(Stored records)
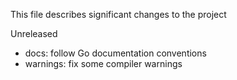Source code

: This file describes significant changes to the project

Unreleased

- docs: follow Go documentation conventions
- warnings: fix some compiler warnings


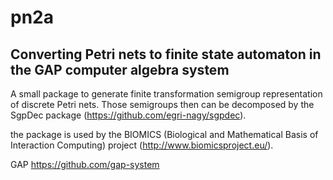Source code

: # pn2a
##  Converting Petri nets to finite state automaton in the GAP computer algebra system 

A small package to generate finite transformation semigroup representation of discrete Petri nets.
Those semigroups then can be decomposed by the SgpDec package (https://github.com/egri-nagy/sgpdec).

the package is used by the BIOMICS (Biological and Mathematical Basis of Interaction Computing) project (http://www.biomicsproject.eu/).

GAP https://github.com/gap-system
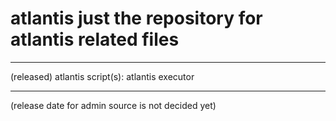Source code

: # atlantis just the repository for atlantis related files
--------------------------------------------------------------

(released) atlantis script(s): atlantis executor

--------------------------------------------------------------
(release date for admin source is not decided yet)
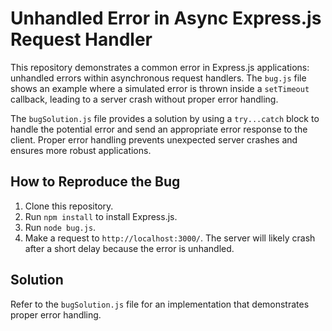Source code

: # Unhandled Error in Async Express.js Request Handler

This repository demonstrates a common error in Express.js applications: unhandled errors within asynchronous request handlers.  The `bug.js` file shows an example where a simulated error is thrown inside a `setTimeout` callback, leading to a server crash without proper error handling.

The `bugSolution.js` file provides a solution by using a `try...catch` block to handle the potential error and send an appropriate error response to the client.  Proper error handling prevents unexpected server crashes and ensures more robust applications.

## How to Reproduce the Bug
1. Clone this repository.
2. Run `npm install` to install Express.js.
3. Run `node bug.js`.
4. Make a request to `http://localhost:3000/`.  The server will likely crash after a short delay because the error is unhandled.

## Solution
Refer to the `bugSolution.js` file for an implementation that demonstrates proper error handling.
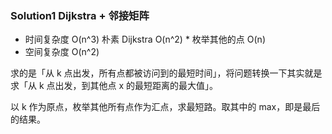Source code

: ### Solution1 Dijkstra + 邻接矩阵

- 时间复杂度 O(n^3)
    朴素 Dijkstra O(n^2) * 枚举其他的点 O(n)
- 空间复杂度 O(n^2)

求的是「从 k 点出发，所有点都被访问到的最短时间」，将问题转换一下其实就是求「从 k 点出发，到其他点 x 的最短距离的最大值」。

以 k 作为原点，枚举其他所有点作为汇点，求最短路。取其中的 max，即是最后的结果。
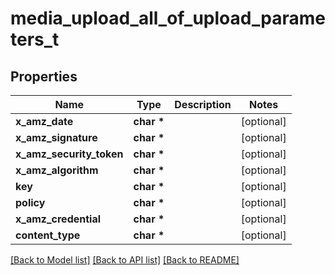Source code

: # media_upload_all_of_upload_parameters_t

## Properties
Name | Type | Description | Notes
------------ | ------------- | ------------- | -------------
**x_amz_date** | **char \*** |  | [optional] 
**x_amz_signature** | **char \*** |  | [optional] 
**x_amz_security_token** | **char \*** |  | [optional] 
**x_amz_algorithm** | **char \*** |  | [optional] 
**key** | **char \*** |  | [optional] 
**policy** | **char \*** |  | [optional] 
**x_amz_credential** | **char \*** |  | [optional] 
**content_type** | **char \*** |  | [optional] 

[[Back to Model list]](../README.md#documentation-for-models) [[Back to API list]](../README.md#documentation-for-api-endpoints) [[Back to README]](../README.md)


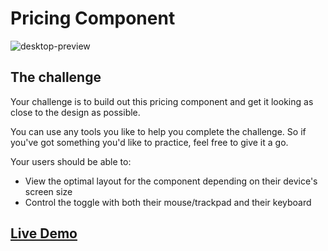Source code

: # Pricing Component

![desktop-preview](https://user-images.githubusercontent.com/29714385/97001826-b3e32f00-1541-11eb-9c16-6acafa1e2387.jpg)


## The challenge

Your challenge is to build out this pricing component and get it looking as close to the design as possible.

You can use any tools you like to help you complete the challenge. So if you've got something you'd like to practice, feel free to give it a go.

Your users should be able to:

- View the optimal layout for the component depending on their device's screen size
- Control the toggle with both their mouse/trackpad and their keyboard

## [Live Demo](https://pricing-component-7a170.web.app/)

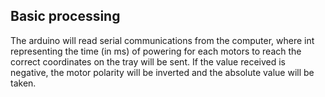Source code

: ## Basic processing

The arduino will read serial communications from the computer, where int representing the time (in ms) of powering for each motors to reach the correct coordinates on the tray will be sent. If the value received is negative, the motor polarity will be inverted and the absolute value will be taken.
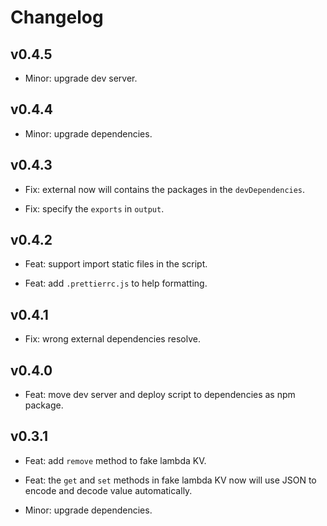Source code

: # Changelog

## v0.4.5

- Minor: upgrade dev server.

## v0.4.4

- Minor: upgrade dependencies.

## v0.4.3

- Fix: external now will contains the packages in the `devDependencies`.

- Fix: specify the `exports` in `output`.

## v0.4.2

- Feat: support import static files in the script.

- Feat: add `.prettierrc.js` to help formatting.

## v0.4.1

- Fix: wrong external dependencies resolve.

## v0.4.0

- Feat: move dev server and deploy script to dependencies as npm package.

## v0.3.1

- Feat: add `remove` method to fake lambda KV.

- Feat: the `get` and `set` methods in fake lambda KV now will use JSON to encode and decode value automatically.

- Minor: upgrade dependencies.
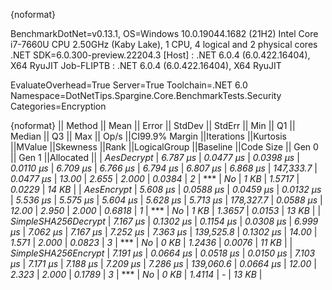 {noformat}

BenchmarkDotNet=v0.13.1, OS=Windows 10.0.19044.1682 (21H2)
Intel Core i7-7660U CPU 2.50GHz (Kaby Lake), 1 CPU, 4 logical and 2 physical cores
.NET SDK=6.0.300-preview.22204.3
  [Host]     : .NET 6.0.4 (6.0.422.16404), X64 RyuJIT
  Job-FLIPTB : .NET 6.0.4 (6.0.422.16404), X64 RyuJIT

EvaluateOverhead=True  Server=True  Toolchain=.NET 6.0  
Namespace=DotNetTips.Spargine.Core.BenchmarkTests.Security  Categories=Encryption  

{noformat}
||             Method ||    Mean ||    Error ||   StdDev ||   StdErr ||     Min ||      Q1 ||  Median ||      Q3 ||     Max ||     Op/s ||CI99.9% Margin ||Iterations ||Kurtosis ||MValue ||Skewness ||Rank ||LogicalGroup ||Baseline ||Code Size || Gen 0 || Gen 1 ||Allocated ||
|          *AesDecrypt* | *6.787 μs* | *0.0477 μs* | *0.0398 μs* | *0.0110 μs* | *6.709 μs* | *6.766 μs* | *6.794 μs* | *6.807 μs* | *6.868 μs* | *147,333.7* |      *0.0477 μs* |      *13.00* |    *2.655* |  *2.000* |   *0.0384* |    *2* |            *** |       *No* |      *1 KB* | *1.5717* | *0.0229* |     *14 KB* |
|          *AesEncrypt* | *5.608 μs* | *0.0588 μs* | *0.0459 μs* | *0.0132 μs* | *5.536 μs* | *5.575 μs* | *5.604 μs* | *5.628 μs* | *5.713 μs* | *178,327.7* |      *0.0588 μs* |      *12.00* |    *2.950* |  *2.000* |   *0.6818* |    *1* |            *** |       *No* |      *1 KB* | *1.3657* | *0.0153* |     *13 KB* |
| *SimpleSHA256Decrypt* | *7.167 μs* | *0.1302 μs* | *0.1154 μs* | *0.0308 μs* | *6.999 μs* | *7.062 μs* | *7.167 μs* | *7.252 μs* | *7.363 μs* | *139,525.8* |      *0.1302 μs* |      *14.00* |    *1.571* |  *2.000* |   *0.0823* |    *3* |            *** |       *No* |      *0 KB* | *1.2436* | *0.0076* |     *11 KB* |
| *SimpleSHA256Encrypt* | *7.191 μs* | *0.0664 μs* | *0.0518 μs* | *0.0150 μs* | *7.103 μs* | *7.171 μs* | *7.188 μs* | *7.209 μs* | *7.286 μs* | *139,060.6* |      *0.0664 μs* |      *12.00* |    *2.323* |  *2.000* |   *0.1789* |    *3* |            *** |       *No* |      *0 KB* | *1.4114* |      *-* |     *13 KB* |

▶ **Problem**
Leaving the pictures aside, write out the entries above exactly.

▶ **Written reply**
Source code

: This file describes significant changes to the project

Unreleased

- docs: follow Go documentation conventions
- warnings: fix some compiler warnings


Source code

: # pn2a
##  Converting Petri nets to finite state automaton in the GAP computer algebra system 

A small package to generate finite transformation semigroup representation of discrete Petri nets.
Those semigroups then can be decomposed by the SgpDec package (https://github.com/egri-nagy/sgpdec).

the package is used by the BIOMICS (Biological and Mathematical Basis of Interaction Computing) project (http://www.biomicsproject.eu/).

GAP https://github.com/gap-system
Source code

: # atlantis just the repository for atlantis related files
--------------------------------------------------------------

(released) atlantis script(s): atlantis executor

--------------------------------------------------------------
(release date for admin source is not decided yet)
Source code

: # Unhandled Error in Async Express.js Request Handler

This repository demonstrates a common error in Express.js applications: unhandled errors within asynchronous request handlers.  The `bug.js` file shows an example where a simulated error is thrown inside a `setTimeout` callback, leading to a server crash without proper error handling.

The `bugSolution.js` file provides a solution by using a `try...catch` block to handle the potential error and send an appropriate error response to the client.  Proper error handling prevents unexpected server crashes and ensures more robust applications.

## How to Reproduce the Bug
1. Clone this repository.
2. Run `npm install` to install Express.js.
3. Run `node bug.js`.
4. Make a request to `http://localhost:3000/`.  The server will likely crash after a short delay because the error is unhandled.

## Solution
Refer to the `bugSolution.js` file for an implementation that demonstrates proper error handling.
Source code

: ### Solution1 Dijkstra + 邻接矩阵

- 时间复杂度 O(n^3)
    朴素 Dijkstra O(n^2) * 枚举其他的点 O(n)
- 空间复杂度 O(n^2)

求的是「从 k 点出发，所有点都被访问到的最短时间」，将问题转换一下其实就是求「从 k 点出发，到其他点 x 的最短距离的最大值」。

以 k 作为原点，枚举其他所有点作为汇点，求最短路。取其中的 max，即是最后的结果。
Source code

: # media_upload_all_of_upload_parameters_t

## Properties
Name | Type | Description | Notes
------------ | ------------- | ------------- | -------------
**x_amz_date** | **char \*** |  | [optional] 
**x_amz_signature** | **char \*** |  | [optional] 
**x_amz_security_token** | **char \*** |  | [optional] 
**x_amz_algorithm** | **char \*** |  | [optional] 
**key** | **char \*** |  | [optional] 
**policy** | **char \*** |  | [optional] 
**x_amz_credential** | **char \*** |  | [optional] 
**content_type** | **char \*** |  | [optional] 

[[Back to Model list]](../README.md#documentation-for-models) [[Back to API list]](../README.md#documentation-for-api-endpoints) [[Back to README]](../README.md)


Source code

: # Pricing Component

![desktop-preview](https://user-images.githubusercontent.com/29714385/97001826-b3e32f00-1541-11eb-9c16-6acafa1e2387.jpg)


## The challenge

Your challenge is to build out this pricing component and get it looking as close to the design as possible.

You can use any tools you like to help you complete the challenge. So if you've got something you'd like to practice, feel free to give it a go.

Your users should be able to:

- View the optimal layout for the component depending on their device's screen size
- Control the toggle with both their mouse/trackpad and their keyboard

## [Live Demo](https://pricing-component-7a170.web.app/)

Source code

: ## Basic processing

The arduino will read serial communications from the computer, where int representing the time (in ms) of powering for each motors to reach the correct coordinates on the tray will be sent. If the value received is negative, the motor polarity will be inverted and the absolute value will be taken.
Source code

: # Changelog

## v0.4.5

- Minor: upgrade dev server.

## v0.4.4

- Minor: upgrade dependencies.

## v0.4.3

- Fix: external now will contains the packages in the `devDependencies`.

- Fix: specify the `exports` in `output`.

## v0.4.2

- Feat: support import static files in the script.

- Feat: add `.prettierrc.js` to help formatting.

## v0.4.1

- Fix: wrong external dependencies resolve.

## v0.4.0

- Feat: move dev server and deploy script to dependencies as npm package.

## v0.3.1

- Feat: add `remove` method to fake lambda KV.

- Feat: the `get` and `set` methods in fake lambda KV now will use JSON to encode and decode value automatically.

- Minor: upgrade dependencies.
 {noformat}

BenchmarkDotNet=v0.13.1, OS=Windows 10.0.19044.1682 (21H2)
Intel Core i7-7660U CPU 2.50GHz (Kaby Lake), 1 CPU, 4 logical and 2 physical cores
.NET SDK=6.0.300-preview.22204.3
  [Host]     : .NET 6.0.4 (6.0.422.16404), X64 RyuJIT
  Job-FLIPTB : .NET 6.0.4 (6.0.422.16404), X64 RyuJIT

EvaluateOverhead=True  Server=True  Toolchain=.NET 6.0  
Namespace=DotNetTips.Spargine.Core.BenchmarkTests.Security  Categories=Encryption  

{noformat}
||             Method ||    Mean ||    Error ||   StdDev ||   StdErr ||     Min ||      Q1 ||  Median ||      Q3 ||     Max ||     Op/s ||CI99.9% Margin ||Iterations ||Kurtosis ||MValue ||Skewness ||Rank ||LogicalGroup ||Baseline ||Code Size || Gen 0 || Gen 1 ||Allocated ||
|          *AesDecrypt* | *6.787 μs* | *0.0477 μs* | *0.0398 μs* | *0.0110 μs* | *6.709 μs* | *6.766 μs* | *6.794 μs* | *6.807 μs* | *6.868 μs* | *147,333.7* |      *0.0477 μs* |      *13.00* |    *2.655* |  *2.000* |   *0.0384* |    *2* |            *** |       *No* |      *1 KB* | *1.5717* | *0.0229* |     *14 KB* |
|          *AesEncrypt* | *5.608 μs* | *0.0588 μs* | *0.0459 μs* | *0.0132 μs* | *5.536 μs* | *5.575 μs* | *5.604 μs* | *5.628 μs* | *5.713 μs* | *178,327.7* |      *0.0588 μs* |      *12.00* |    *2.950* |  *2.000* |   *0.6818* |    *1* |            *** |       *No* |      *1 KB* | *1.3657* | *0.0153* |     *13 KB* |
| *SimpleSHA256Decrypt* | *7.167 μs* | *0.1302 μs* | *0.1154 μs* | *0.0308 μs* | *6.999 μs* | *7.062 μs* | *7.167 μs* | *7.252 μs* | *7.363 μs* | *139,525.8* |      *0.1302 μs* |      *14.00* |    *1.571* |  *2.000* |   *0.0823* |    *3* |            *** |       *No* |      *0 KB* | *1.2436* | *0.0076* |     *11 KB* |
| *SimpleSHA256Encrypt* | *7.191 μs* | *0.0664 μs* | *0.0518 μs* | *0.0150 μs* | *7.103 μs* | *7.171 μs* | *7.188 μs* | *7.209 μs* | *7.286 μs* | *139,060.6* |      *0.0664 μs* |      *12.00* |    *2.323* |  *2.000* |   *0.1789* |    *3* |            *** |       *No* |      *0 KB* | *1.4114* |      *-* |     *13 KB* |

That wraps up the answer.